Last week, we saw how our extremely simple algorithm managed to produce some interesting results ahead of last season in the Premier League. This week, we will take a brief look at how it rates some of the bigger PL transfers ahead of this season.
To keep things simple, I went through the top 10 Premier League transfers by fee over at transfermarkt.co.uk. This list features a nice mix of players across the spectrum, in both role, ages and score out of ten for expected first year playing time. Remember, a low score on this list does not necessarily mean the player is a dud, just that they may be less likely to hit the ground running right away.
First, the list:
There are no major outliers here that I can see. The very promising Manchester City prospect Leroy Sané remains the most expensive PL transfer this summer, but his age and the relative quality of his previous club Schalke dropped his score a bit. Equally, Granit Xhaka may be something of a surprise disappointment, again because of his relatively young age (though Gladbach ranks fairly high in relatively quality), in addition to Arsenal’s not-so-great record of blooding new signings in their first year. His preseason performances have impressed, but that doesn’t always translate.
Elsewhere, Henrikh Mkhitaryan looks like a decent pickup for Man United, based mostly on Dortmund’s high Elo score and his playing time when healthy. Meanwhile, it’s clear there are one or two higher end speculative bets on this list, including Chelsea transfer Michy Batshuayi and Spurs’ Vincent Janssen. I’ll keep tabs on these this season to see how the algorithm fares, and may make a few tweaks down the road.
Soccer analytics seems to be in something of a competitive phase at the moment, with increasing demands for recompense, less published work to protect intellectual property, and attempts by ‘experts’ to discern their work from ‘charlatans.’
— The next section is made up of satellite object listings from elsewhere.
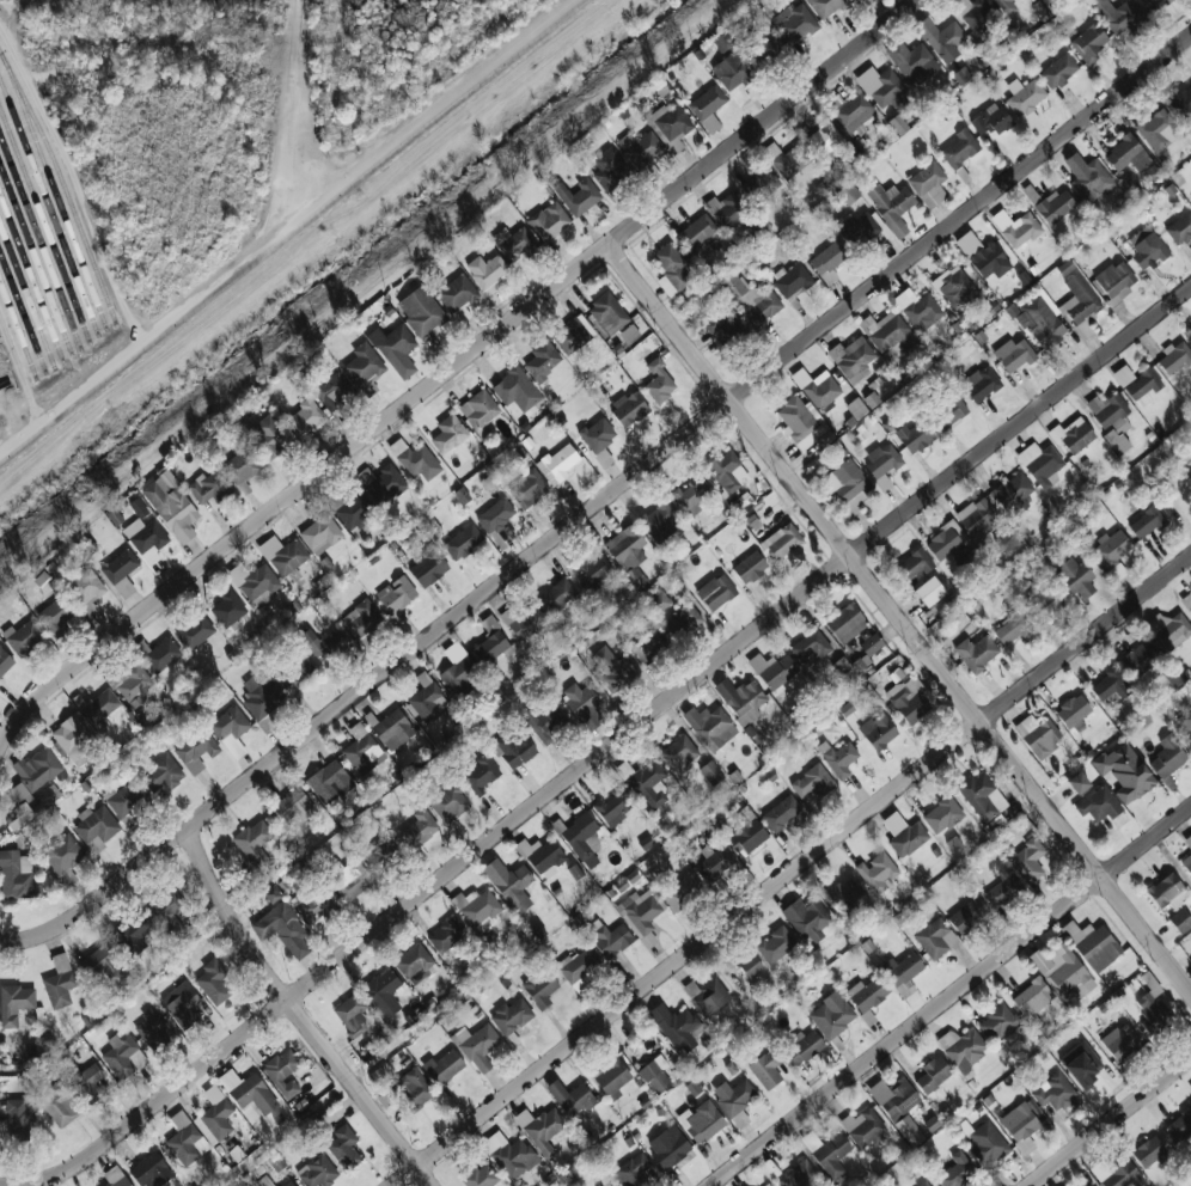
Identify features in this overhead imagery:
building: (1159, 3)
building: (1006, 6)
building: (826, 7)
building: (976, 15)
building: (1120, 15)
building: (796, 26)
building: (941, 38)
building: (722, 42)
building: (1089, 43)
building: (767, 50)
building: (913, 63)
building: (1059, 70)
building: (734, 75)
building: (887, 90)
building: (1025, 96)
building: (707, 102)
building: (1182, 102)
building: (853, 112)
road: (274, 115)
building: (7, 116)
building: (991, 120)
building: (670, 122)
building: (897, 124)
building: (1158, 129)
building: (824, 138)
building: (643, 149)
building: (959, 149)
building: (1127, 154)
building: (792, 161)
building: (610, 168)
building: (926, 178)
building: (1092, 181)
building: (760, 185)
railway: (63, 186)
railway: (53, 192)
building: (578, 196)
building: (891, 205)
building: (1055, 206)
railway: (48, 207)
building: (49, 211)
building: (734, 213)
building: (549, 221)
railway: (44, 225)
building: (857, 228)
building: (1018, 229)
building: (1180, 229)
building: (697, 231)
road: (292, 232)
railway: (40, 243)
building: (514, 243)
building: (1147, 248)
building: (982, 256)
railway: (35, 261)
building: (64, 261)
building: (829, 261)
building: (1065, 267)
building: (671, 269)
building: (486, 270)
railway: (31, 279)
building: (1115, 281)
building: (793, 282)
building: (42, 285)
building: (955, 288)
building: (457, 293)
railway: (26, 297)
building: (751, 300)
building: (1079, 301)
building: (421, 311)
building: (922, 312)
building: (608, 313)
railway: (22, 315)
building: (1039, 322)
building: (725, 329)
railway: (17, 332)
building: (888, 333)
building: (572, 334)
building: (395, 349)
building: (1014, 355)
building: (1175, 358)
building: (855, 361)
building: (542, 362)
building: (364, 368)
road: (453, 369)
building: (659, 382)
building: (980, 384)
building: (1144, 387)
building: (516, 389)
building: (821, 390)
building: (334, 392)
building: (629, 408)
building: (856, 408)
building: (479, 411)
building: (949, 413)
building: (304, 418)
building: (1111, 420)
building: (803, 423)
building: (448, 434)
building: (268, 435)
building: (597, 435)
building: (1073, 435)
building: (915, 437)
building: (419, 462)
building: (882, 463)
building: (557, 464)
building: (1041, 464)
building: (241, 467)
building: (1190, 471)
building: (728, 472)
building: (382, 483)
building: (851, 484)
building: (209, 488)
building: (528, 489)
building: (1013, 494)
building: (462, 495)
building: (691, 497)
road: (601, 502)
building: (171, 505)
building: (352, 509)
building: (976, 515)
building: (495, 516)
building: (661, 521)
building: (1146, 522)
building: (321, 534)
building: (146, 539)
building: (945, 540)
building: (782, 541)
building: (1005, 541)
building: (463, 542)
building: (626, 548)
building: (1111, 548)
building: (284, 556)
building: (914, 564)
building: (428, 568)
building: (749, 568)
building: (121, 571)
building: (595, 572)
building: (1074, 577)
building: (255, 583)
building: (84, 588)
building: (929, 591)
building: (716, 592)
building: (396, 594)
building: (557, 596)
building: (658, 600)
building: (1187, 602)
building: (1045, 604)
building: (228, 610)
building: (56, 616)
road: (901, 618)
building: (361, 619)
building: (524, 621)
building: (682, 621)
building: (846, 623)
building: (1010, 629)
building: (1169, 629)
building: (194, 631)
building: (25, 637)
building: (323, 643)
building: (650, 645)
building: (871, 645)
building: (810, 647)
building: (490, 648)
building: (976, 653)
building: (158, 654)
building: (1140, 658)
building: (5, 661)
building: (298, 666)
building: (773, 669)
building: (611, 670)
building: (130, 682)
building: (1109, 687)
building: (427, 698)
building: (581, 699)
building: (742, 699)
building: (909, 699)
building: (262, 700)
building: (100, 706)
building: (1073, 711)
building: (546, 723)
building: (711, 727)
building: (1185, 728)
building: (393, 729)
building: (230, 730)
building: (878, 731)
building: (1038, 735)
building: (71, 740)
building: (514, 749)
road: (610, 749)
building: (195, 750)
building: (680, 753)
building: (1168, 757)
building: (838, 758)
building: (37, 769)
building: (711, 772)
building: (1125, 772)
building: (162, 774)
building: (480, 775)
building: (813, 781)
building: (329, 782)
building: (646, 782)
building: (1078, 783)
building: (982, 796)
building: (30, 800)
building: (125, 801)
building: (449, 802)
building: (1099, 805)
building: (294, 806)
building: (614, 806)
building: (781, 813)
building: (942, 815)
building: (996, 823)
building: (97, 827)
building: (419, 828)
building: (745, 833)
building: (904, 835)
building: (582, 839)
building: (1188, 842)
building: (254, 843)
building: (383, 854)
building: (542, 856)
building: (63, 858)
building: (1027, 861)
building: (714, 863)
building: (1187, 863)
road: (793, 871)
building: (878, 872)
building: (16, 876)
building: (352, 880)
building: (510, 884)
building: (682, 891)
building: (1003, 891)
building: (1167, 892)
building: (844, 896)
building: (315, 907)
building: (478, 908)
building: (167, 911)
building: (641, 914)
building: (968, 916)
building: (808, 920)
building: (1180, 920)
building: (283, 929)
building: (133, 933)
building: (447, 935)
building: (610, 938)
building: (935, 938)
building: (775, 945)
building: (1093, 945)
building: (412, 961)
building: (100, 963)
building: (749, 964)
building: (578, 965)
building: (1062, 970)
building: (904, 973)
building: (213, 981)
building: (59, 982)
building: (541, 988)
building: (382, 993)
building: (708, 997)
building: (867, 997)
road: (952, 997)
building: (1032, 1000)
building: (15, 1004)
building: (180, 1004)
building: (1153, 1008)
building: (351, 1015)
road: (299, 1016)
building: (511, 1016)
building: (832, 1016)
building: (998, 1023)
building: (677, 1027)
building: (152, 1029)
building: (1120, 1042)
building: (43, 1045)
building: (477, 1046)
building: (803, 1046)
building: (963, 1048)
building: (123, 1055)
building: (1081, 1064)
building: (443, 1067)
building: (766, 1070)
building: (283, 1072)
building: (933, 1074)
building: (655, 1075)
building: (611, 1077)
building: (88, 1084)
building: (413, 1089)
building: (248, 1091)
building: (1054, 1092)
building: (733, 1097)
building: (894, 1097)
building: (570, 1098)
building: (59, 1104)
building: (20, 1116)
building: (215, 1121)
building: (701, 1121)
road: (1109, 1122)
building: (1020, 1126)
building: (1180, 1126)
building: (863, 1128)
building: (541, 1129)
building: (909, 1130)
building: (186, 1146)
building: (668, 1146)
building: (986, 1146)
building: (344, 1147)
building: (1149, 1152)
building: (509, 1155)
building: (831, 1156)
building: (151, 1171)
building: (957, 1171)
building: (318, 1172)
building: (630, 1172)
building: (1119, 1174)
building: (799, 1176)
building: (115, 1177)
building: (481, 1177)
building: (264, 1181)
building: (289, 1183)
building: (926, 1184)
building: (770, 1185)
building: (1065, 1185)
building: (1089, 1185)

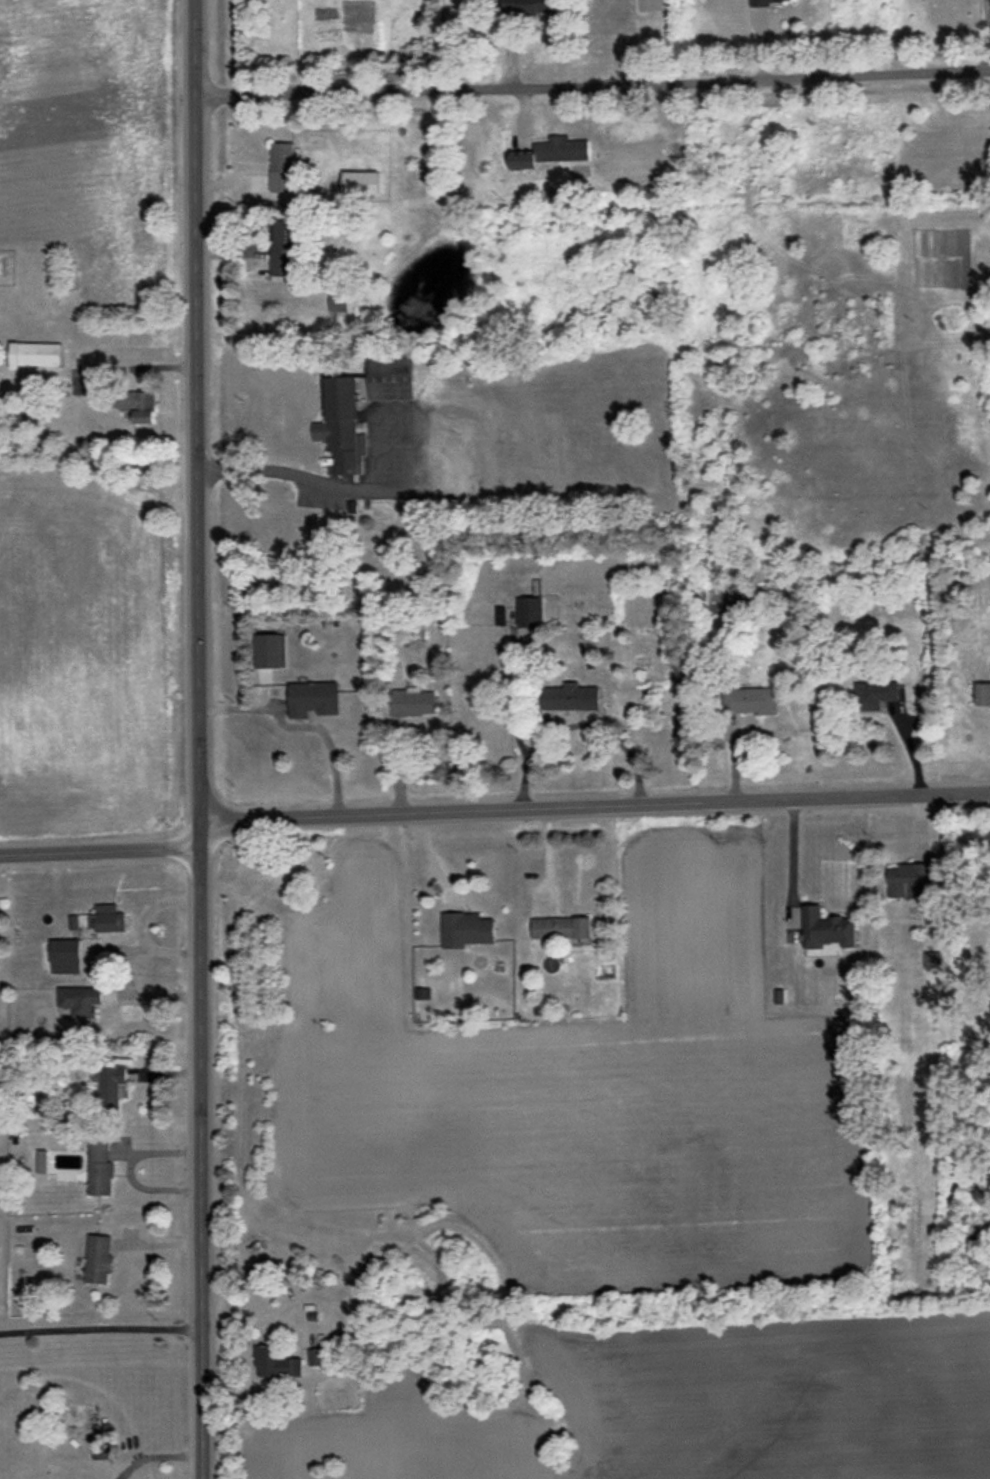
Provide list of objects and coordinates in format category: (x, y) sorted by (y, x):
building: (762, 2)
building: (526, 6)
road: (592, 84)
building: (550, 152)
building: (282, 157)
building: (361, 182)
building: (284, 248)
building: (339, 302)
building: (35, 354)
road: (127, 369)
building: (390, 374)
building: (140, 406)
building: (342, 427)
road: (317, 485)
building: (529, 611)
building: (270, 650)
building: (874, 694)
building: (982, 694)
building: (570, 697)
building: (313, 699)
building: (750, 701)
building: (411, 703)
road: (576, 724)
road: (300, 727)
road: (198, 739)
road: (492, 814)
road: (789, 859)
building: (908, 880)
building: (106, 918)
building: (561, 928)
building: (466, 929)
building: (827, 929)
building: (66, 956)
building: (932, 960)
building: (80, 1000)
building: (110, 1087)
building: (100, 1169)
building: (99, 1258)
road: (100, 1328)
building: (316, 1357)
building: (277, 1365)
road: (156, 1456)

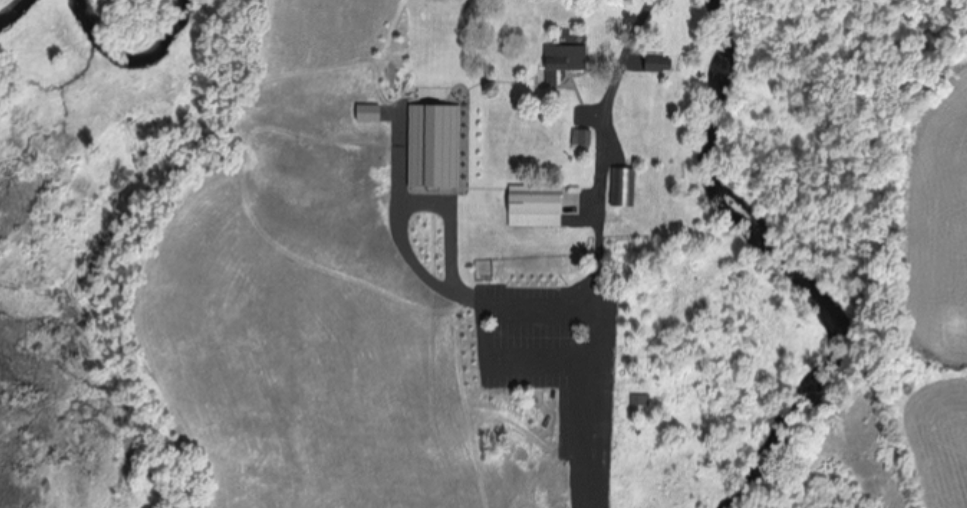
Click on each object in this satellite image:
building: (562, 61)
building: (657, 65)
road: (598, 95)
building: (581, 137)
building: (623, 187)
building: (533, 209)
building: (639, 401)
These are all laudable goals in their own right, but in a digital world they come at a cost—outreach, education, experimentation, and healthy, constructive debate. This is one of the chief reasons I decided to start Front Office Report.
To that end, the point of this series was not to develop a working scouting algorithm, but to show what can be done by someone with no expertise in statistical science.
Some will scoff at this—we don’t entrust medicine to amateurs, so why should we do the same in sports analytics?
But there are major differences. For one, physical illness is normally extremely tangible—our bodies are usually good at telling us if something’s wrong. For another, most common medical practices are not proprietary. Most doctors will generally discuss with us exactly what treatment they intend to prescribe and why. Particularly in the age of google, patients are increasingly able to read and understand the peer-reviewed literature which shaped the decision of their practitioner. In medicine, people generally know when they have a problem in need of medical attention, and that a doctor would be the best person to speak to to help.
In sports analytics, particularly in a sport as conservative as soccer, clubs don’t always know that there is anything amiss with how they conduct their business, let alone something a smart statistical analyst could help fix. Moreover, analysts may be happy to provide data to prove their approach ‘works,’ but less inclined to show why, which requires something like a leap of faith from the club.
There is nothing wrong with this state of affairs, but it requires a willingness ability to patiently overcome skepticism, to truly listen, and to communicate statistical ideas effectively to bridge the gap.
I believe one of the most effective ways, espoused by the likes of Daniel Kahneman and Philip Tetlock, is to encourage people to try some of these methods themselves, and to incorporate the themes into their own work. Do they improve odds? Do they add another lay of information? And how could they be improved further, perhaps with the help of an analyst?